O Bombino estava cansado, nós também. A mente dele já estava um pouco turva, a nossa para lá caminhava. Tudo (quase tudo?) por causa dos carrosséis de guitarra que ainda ecoavam nos nossos ouvidos.
Entrámos duro, ele foi respondendo com a sinceridade de um Bambino (que tomava conta de um pequeno coto, que em tempos tinha sido uma ganza):
Altamont: Vens do Níger, no meio de todo o contexto cultural e político, tornaste-te naturalmente um activista. Quando é que decidiste “não vou pegar numa metralhadora, vou pegar na guitarra”?
Bombino: Entre 1995 e 1996, no Níger, havia paz. Em 1990 houve uma rebelião mas em ’95 houve um acordo de paz. Nessa altura muita gente vinha ao Níger, a Agadez, e gerou-se um determinado ambiente… para mim, há coisas que as pessoas não compreendem… Não há nada mais importante que a paz. É em paz que conseguimos construir, é com a paz que podemos fazer tudo… e então era bom, bom ambiente, muito quente… houve muito sofrimento entre 1990 e 1995. Quando houve os acordos de paz isso reflectiu-se nas pessoas. Estavam sempre em “soirées”, todas as noites [se tocava] guitarra. Por isso é como uma mensagem… Para mim é importante que as pessoas percebam – não há nada mais importante que a paz.
A: E achas que a guitarra é uma arma mais forte que a Kalash?

═══

Enunciado A: Atualiza o trecho da entrevista que abre com as palavras "Bombino: Entre 1995" e fecha com "que a Kalash?": troca "guitarra" por "viola" e apresenta esse trecho de novo.
Enunciado B:
Responde a estas perguntas sobre a entrevista:
(i) De que país vem Bombino, segundo a pergunta de Altamont?
(ii) Em que ano houve uma rebelião no Níger?
(iii) Em que ano houve um acordo de paz?

Registos armazenados:

═══

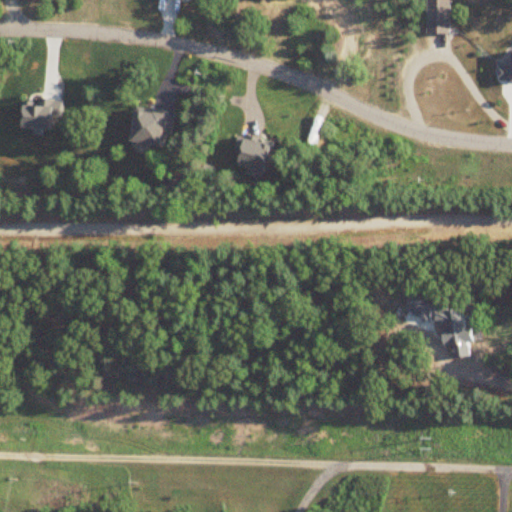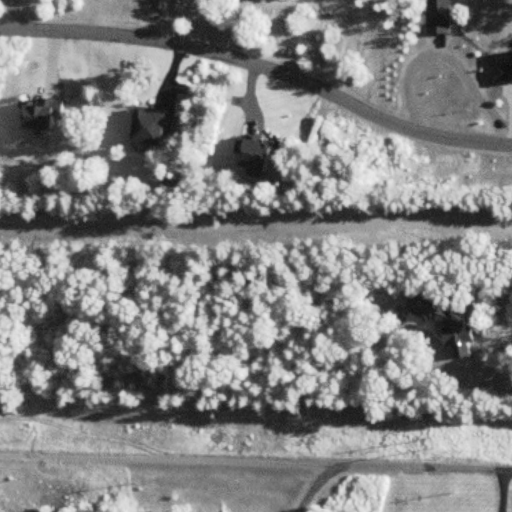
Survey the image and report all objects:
road: (17, 19)
road: (261, 68)
power tower: (418, 441)
road: (256, 457)
road: (318, 479)
road: (504, 489)
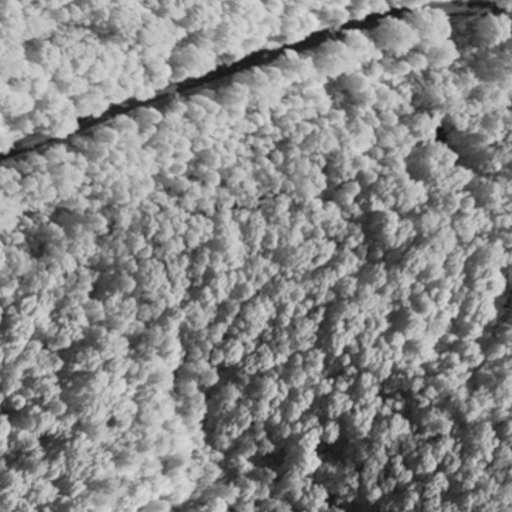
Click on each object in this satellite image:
road: (249, 56)
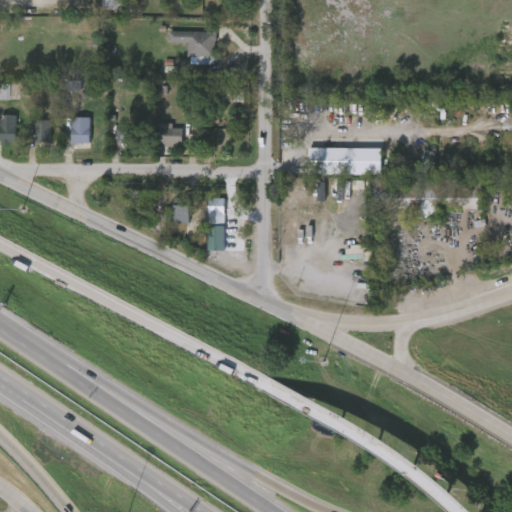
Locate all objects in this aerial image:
road: (27, 6)
building: (195, 42)
building: (184, 54)
building: (3, 92)
building: (234, 96)
building: (80, 130)
building: (42, 134)
building: (169, 135)
building: (7, 136)
building: (125, 136)
building: (68, 139)
building: (30, 143)
building: (157, 143)
building: (109, 144)
road: (272, 150)
building: (332, 169)
road: (135, 176)
building: (426, 195)
building: (180, 206)
building: (404, 208)
building: (217, 212)
building: (166, 214)
building: (207, 221)
road: (207, 272)
road: (466, 311)
road: (136, 315)
road: (365, 323)
road: (403, 346)
road: (31, 349)
road: (103, 389)
road: (462, 405)
road: (75, 431)
road: (166, 440)
road: (371, 443)
road: (235, 462)
road: (36, 471)
road: (16, 497)
road: (166, 497)
road: (175, 497)
road: (14, 507)
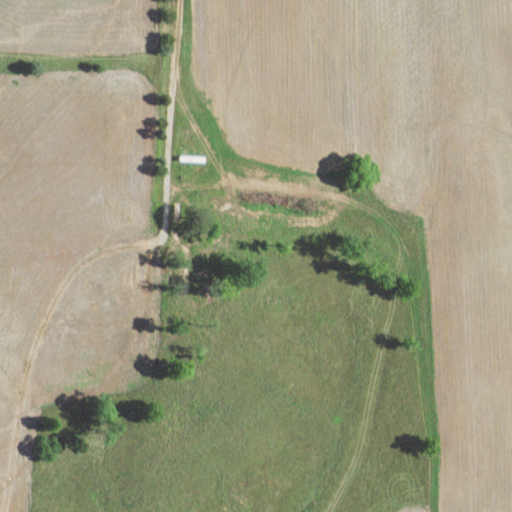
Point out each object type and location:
road: (162, 73)
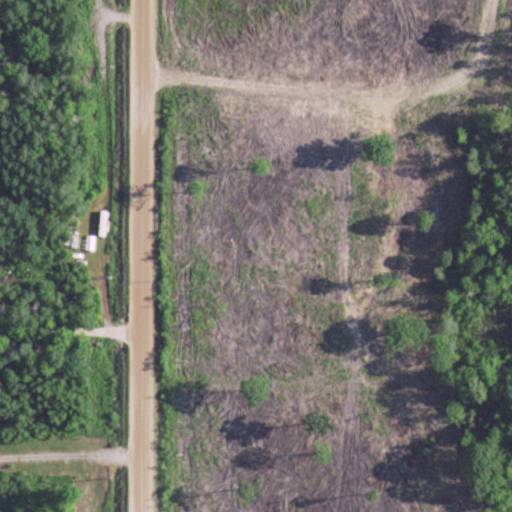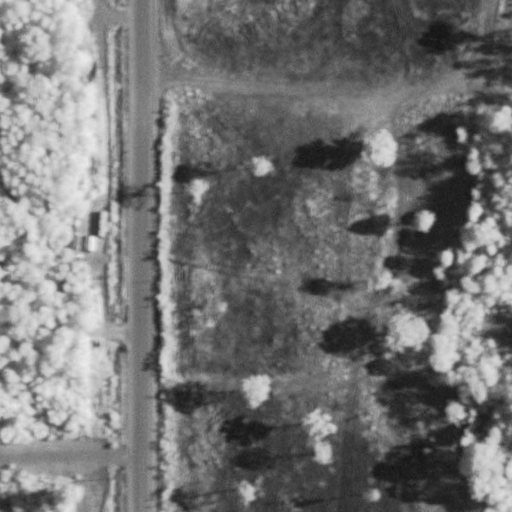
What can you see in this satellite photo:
road: (139, 256)
road: (69, 327)
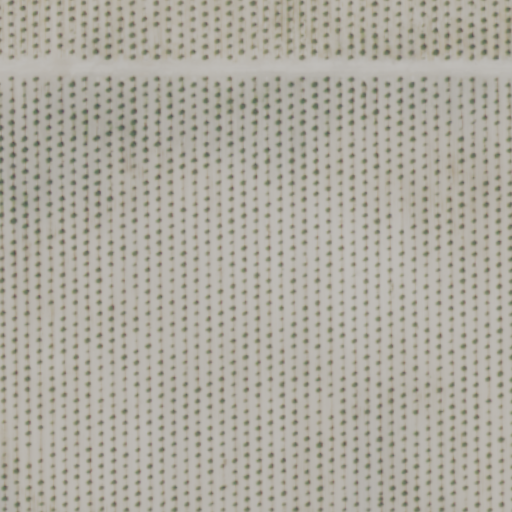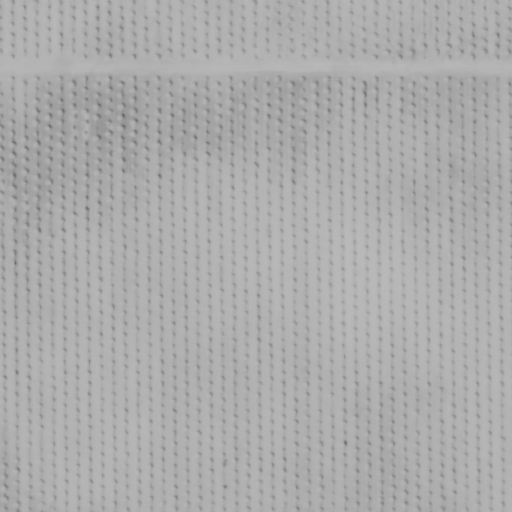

═══

Resposta A:
Bombino: Entre 1995 e 1996, no Níger, havia paz. Em 1990 houve uma rebelião mas em ’95 houve um acordo de paz. Nessa altura muita gente vinha ao Níger, a Agadez, e gerou-se um determinado ambiente… para mim, há coisas que as pessoas não compreendem… Não há nada mais importante que a paz. É em paz que conseguimos construir, é com a paz que podemos fazer tudo… e então era bom, bom ambiente, muito quente… houve muito sofrimento entre 1990 e 1995. Quando houve os acordos de paz isso reflectiu-se nas pessoas. Estavam sempre em “soirées”, todas as noites [se tocava] viola. Por isso é como uma mensagem… Para mim é importante que as pessoas percebam – não há nada mais importante que a paz.
A: E achas que a viola é uma arma mais forte que a Kalash?

Resposta B:
(i) Do Níger.
(ii) Em 1990.
(iii) Em 1995.